There’s certainly no cause to take on Oliver point-by-point, the former FDA chief for supplement enforcement said. “He doesn’t care if he gets it right. He’s writing comedy,” Fabricant said Tuesday. “If there’s an appropriate response we can offer, I think it’s generally that it’s hyperbole. It’s satire. It’s that he (Oliver) doesn’t necessarily want to get all the facts.”
The past 12 months that included author and doctor Paul Offit’s vitamins are “nonsense” media tour, headlines linking omega-3 fish oils to prostate cancer, the Journal of American Medical Association declaring multivitamins a waste of money, and the Oz/Oliver one-two punch don’t change the basic message the industry needs to share, but changing demographics and the maelstrom of social media mean the delivery of that message may need to change, Fabricant said. Oliver’s clip got 1.1 million YouTube views in two days.
“Traditionally we have gotten the message to the baby boomer generation,” Fabricant said. “Maybe we are obligated a bit to (creating) a messaging that adapts quicker.” Fabricant did not paint a picture of exactly what that messaging would look like but he did call millennials “the most informed generation in the history of the planet” and observed that they “have grown up with” supplementation. They can hear the industry’s message above the chatter of comedians like Oliver, Fabricant believes.
Fabricant recognizes the negative media momentum in the last year but said the threat of new regulation hasn’t changed. It’s always there. The job of the industry is to make the regulations work, he said. The NPA, he said, has sent “more than 500 letters” to supplement companies that needed to come into compliance on advertising/claims and other issues and each letter contained the warning that a lack of appropriate response could result in a notification to the FDA. The industry can push for more effective and more consistent enforcement, he said but added, “I don’t think new regulations are needed. I think it’s a matter of enforcement muscle.” Fabricant noted that when he headed enforcement of supplement violations at the FDA, a post he left in April to move to the NPA, the Agency took “half a billion dollars” worth of product from bad players in the industry.
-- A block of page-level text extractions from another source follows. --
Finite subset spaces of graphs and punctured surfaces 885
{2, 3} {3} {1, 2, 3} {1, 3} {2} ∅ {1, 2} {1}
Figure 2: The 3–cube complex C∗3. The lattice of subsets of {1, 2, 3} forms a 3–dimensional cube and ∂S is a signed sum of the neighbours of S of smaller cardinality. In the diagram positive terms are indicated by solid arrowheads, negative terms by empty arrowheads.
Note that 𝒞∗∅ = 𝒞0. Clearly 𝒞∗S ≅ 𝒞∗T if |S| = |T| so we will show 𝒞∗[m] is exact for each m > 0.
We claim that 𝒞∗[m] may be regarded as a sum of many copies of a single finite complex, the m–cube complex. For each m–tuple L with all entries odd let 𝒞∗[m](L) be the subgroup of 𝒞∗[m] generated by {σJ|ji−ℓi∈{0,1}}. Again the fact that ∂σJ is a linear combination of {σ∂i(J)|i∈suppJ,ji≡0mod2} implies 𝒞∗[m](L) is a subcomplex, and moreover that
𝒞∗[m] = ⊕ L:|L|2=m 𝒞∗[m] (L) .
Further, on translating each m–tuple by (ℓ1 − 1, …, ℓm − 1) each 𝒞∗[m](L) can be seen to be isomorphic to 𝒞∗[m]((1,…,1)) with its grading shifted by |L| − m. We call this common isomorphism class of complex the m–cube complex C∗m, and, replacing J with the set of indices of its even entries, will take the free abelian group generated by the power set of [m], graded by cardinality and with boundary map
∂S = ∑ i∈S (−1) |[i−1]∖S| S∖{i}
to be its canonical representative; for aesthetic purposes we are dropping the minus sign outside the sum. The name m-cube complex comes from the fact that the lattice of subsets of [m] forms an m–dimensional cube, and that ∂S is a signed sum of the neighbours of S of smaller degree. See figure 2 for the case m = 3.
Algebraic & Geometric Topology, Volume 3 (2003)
The industry could do more, but that really means doing more of what the NPA and others are already doing. Then they have to get the message out about those efforts. “We have to do more than just having a talking point, of saying ‘there are bad actors.’”
Fabricant did take specific issue with Oliver’s implication that political contributions to senators Orrin Hatch and Tom Harkin had significant impact on legislation. The supplement industry, Fabricant claims, spends “less than the bowling alley industry” on lobbying.
There was, however, at least one moment in Oliver’s segment that didn’t bother the NPA executive director. “I liked seeing Steve Buscemi tap dance,” Fabricant said. "I thought that was funny.”